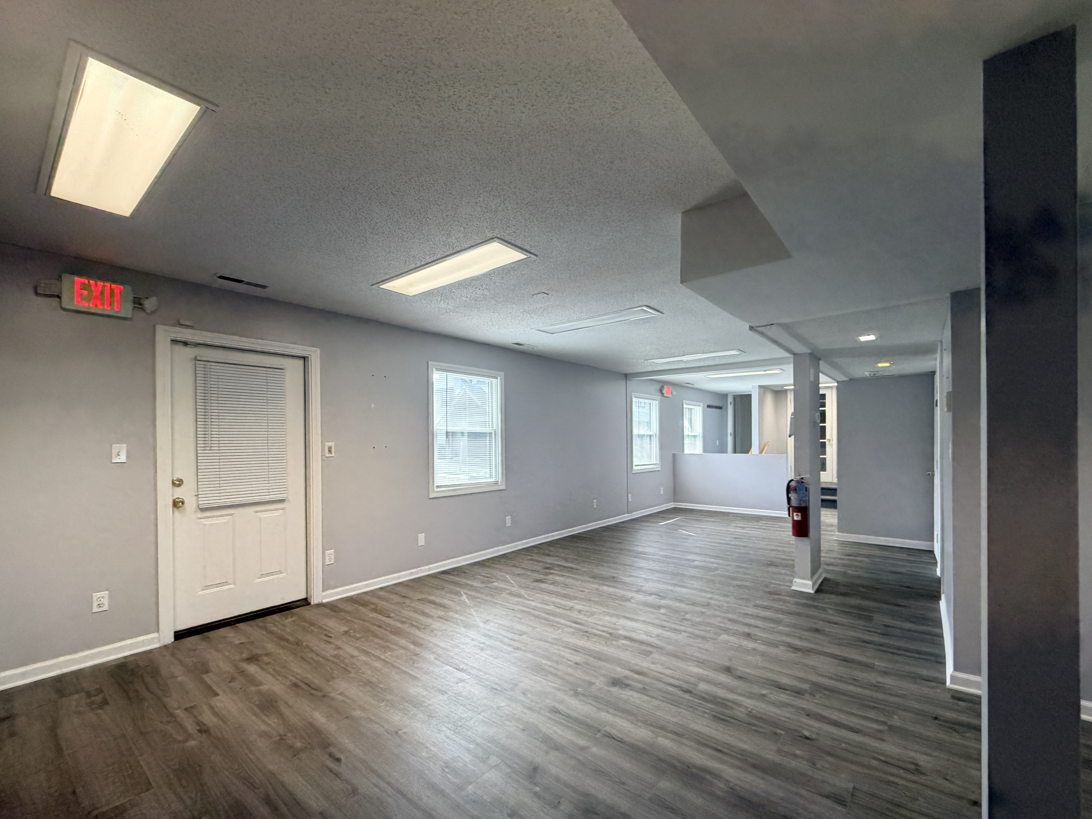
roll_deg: +0.5
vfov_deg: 81.6
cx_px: 567
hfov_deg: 98.1
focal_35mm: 15
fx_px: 473
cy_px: 438
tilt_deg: +0.2
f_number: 2.2
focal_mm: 2.22
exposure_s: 1/120
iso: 250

++++++++++++++++++++

• _Work request_
Starting with the line that contains "vfov_deg: 81.6", print every line through the end of the entries above exactly as written, both boundary lines included, and nothing else.

• _Solved exercise_
vfov_deg: 81.6
cx_px: 567
hfov_deg: 98.1
focal_35mm: 15
fx_px: 473
cy_px: 438
tilt_deg: +0.2
f_number: 2.2
focal_mm: 2.22
exposure_s: 1/120
iso: 250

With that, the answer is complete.